- _WORK INSTRUCTIONS_
Using the listing below, please print exactly the lines from the one with "cx_px: 1307" through the one with "focal_35mm: 92". Leave out every picture.

- _DATA FOR THIS EXERCISE_
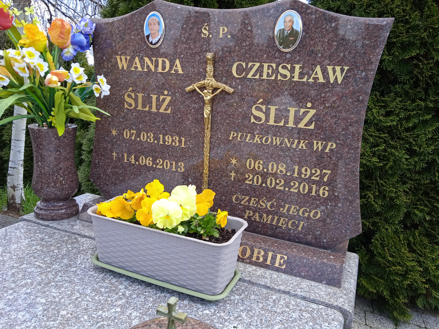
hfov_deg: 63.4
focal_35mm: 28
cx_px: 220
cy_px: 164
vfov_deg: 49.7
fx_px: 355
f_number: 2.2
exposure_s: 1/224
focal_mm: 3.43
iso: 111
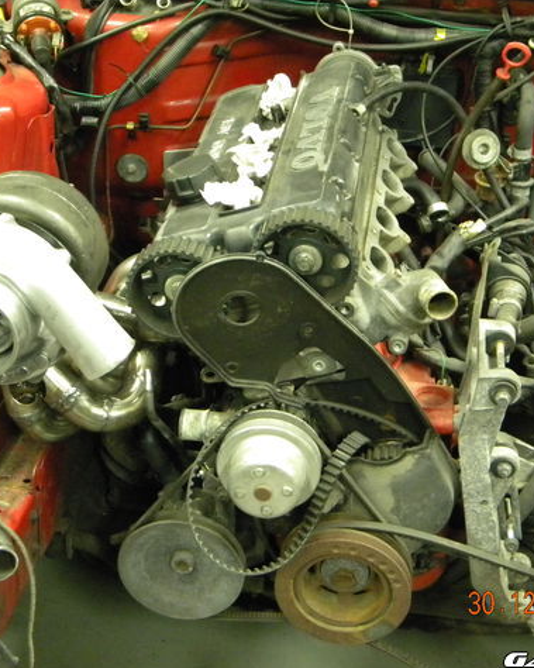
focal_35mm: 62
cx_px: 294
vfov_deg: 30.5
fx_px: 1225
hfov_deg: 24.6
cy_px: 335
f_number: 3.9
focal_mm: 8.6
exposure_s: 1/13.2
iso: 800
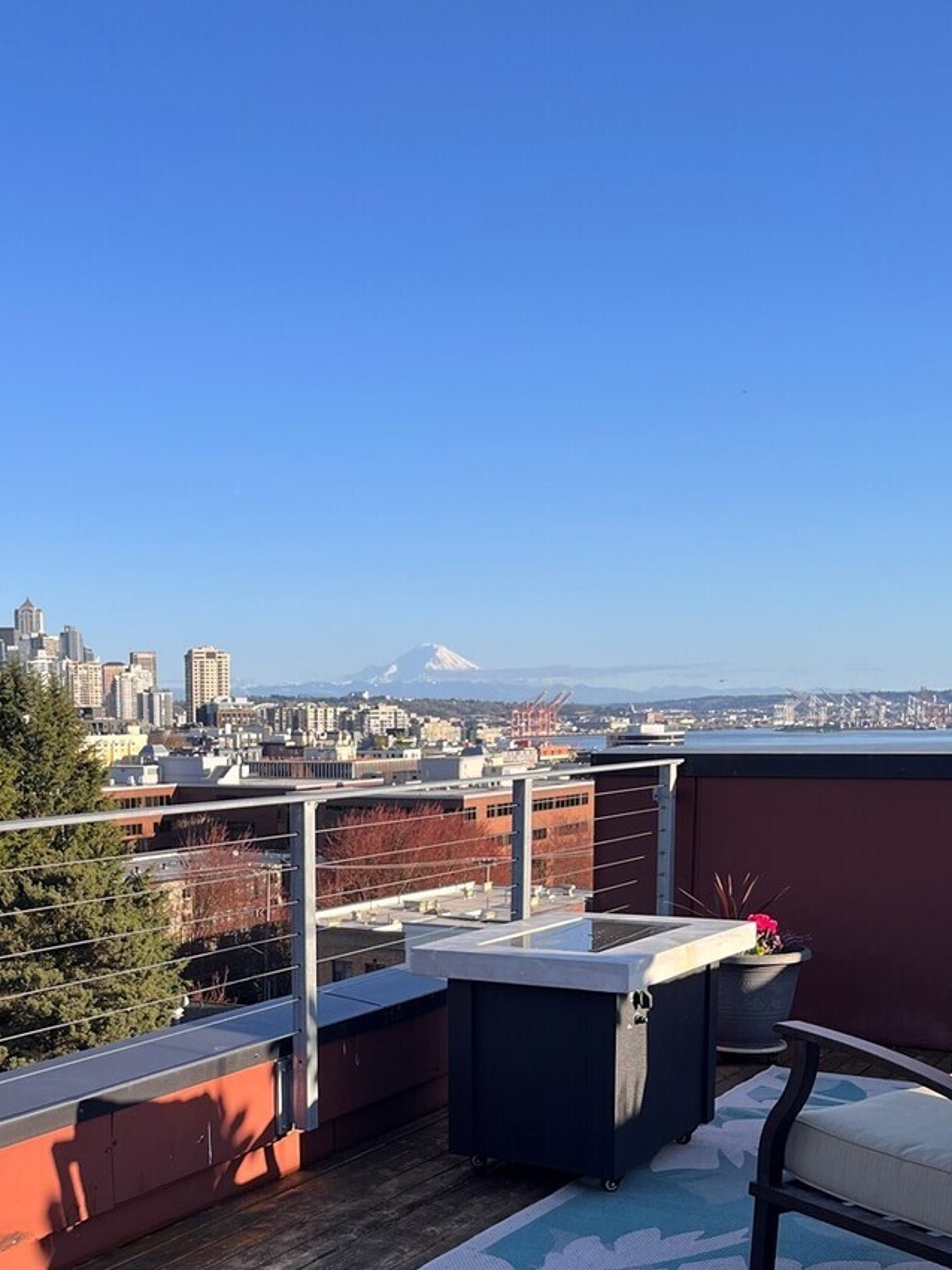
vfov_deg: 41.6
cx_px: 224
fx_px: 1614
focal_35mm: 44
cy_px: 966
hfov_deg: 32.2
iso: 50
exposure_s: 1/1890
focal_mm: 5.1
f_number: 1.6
---
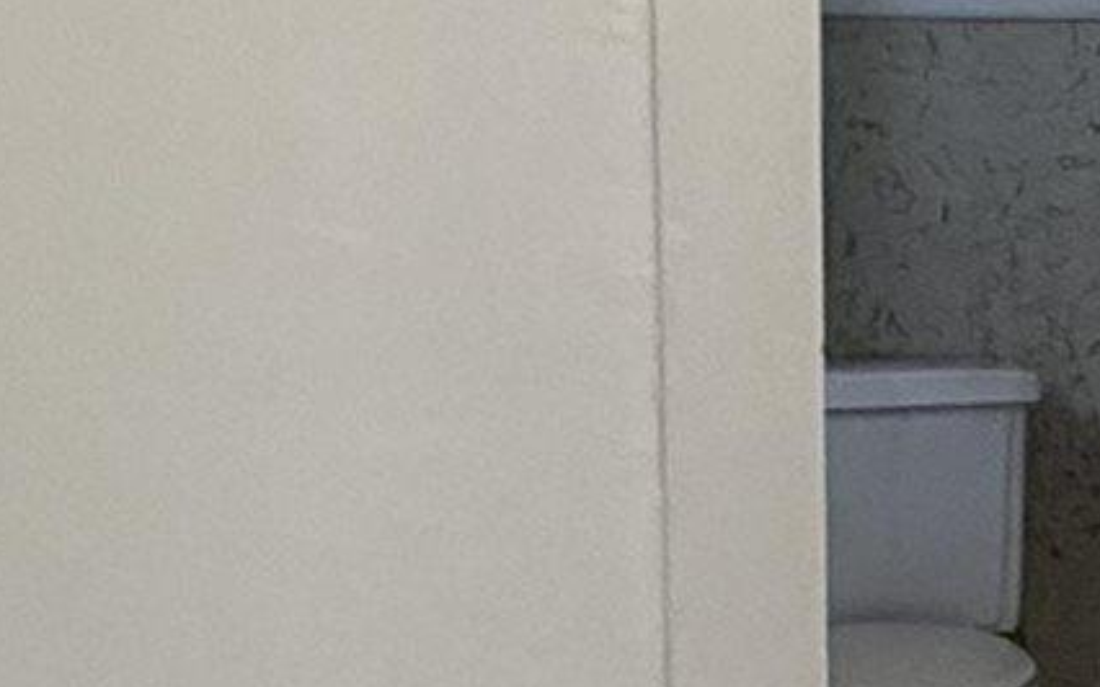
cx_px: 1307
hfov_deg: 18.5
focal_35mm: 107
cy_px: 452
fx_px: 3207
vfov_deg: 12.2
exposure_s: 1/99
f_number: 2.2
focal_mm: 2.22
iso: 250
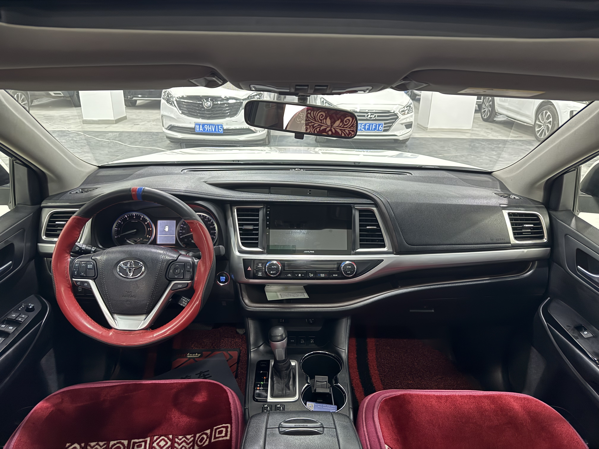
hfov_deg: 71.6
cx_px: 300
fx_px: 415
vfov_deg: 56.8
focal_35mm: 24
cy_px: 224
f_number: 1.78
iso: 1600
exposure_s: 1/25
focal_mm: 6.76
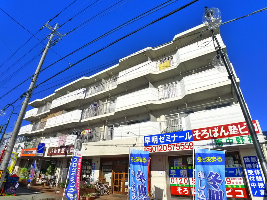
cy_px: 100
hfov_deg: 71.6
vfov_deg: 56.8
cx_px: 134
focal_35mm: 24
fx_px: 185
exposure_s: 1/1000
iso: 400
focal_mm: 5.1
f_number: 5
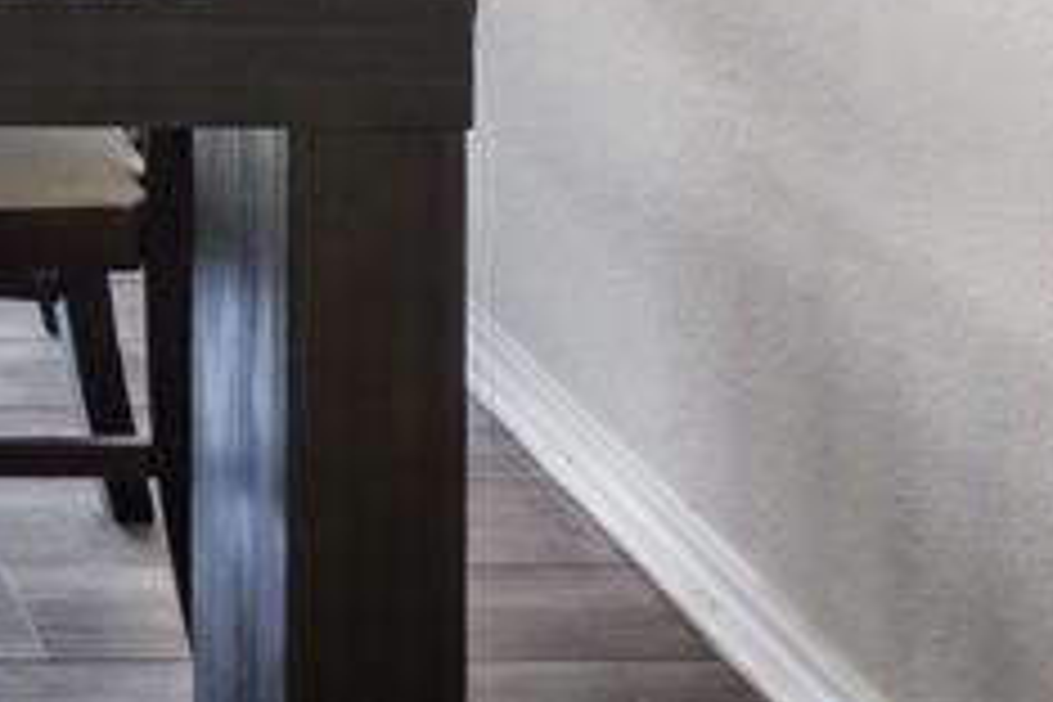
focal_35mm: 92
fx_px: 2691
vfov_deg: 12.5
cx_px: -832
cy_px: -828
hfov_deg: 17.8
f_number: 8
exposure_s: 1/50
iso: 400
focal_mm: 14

- _RESPONSE BELOW_
cx_px: 1307
hfov_deg: 18.5
focal_35mm: 107
cy_px: 452
fx_px: 3207
vfov_deg: 12.2
exposure_s: 1/99
f_number: 2.2
focal_mm: 2.22
iso: 250
hfov_deg: 71.6
cx_px: 300
fx_px: 415
vfov_deg: 56.8
focal_35mm: 24
cy_px: 224
f_number: 1.78
iso: 1600
exposure_s: 1/25
focal_mm: 6.76
cy_px: 100
hfov_deg: 71.6
vfov_deg: 56.8
cx_px: 134
focal_35mm: 24
fx_px: 185
exposure_s: 1/1000
iso: 400
focal_mm: 5.1
f_number: 5
focal_35mm: 92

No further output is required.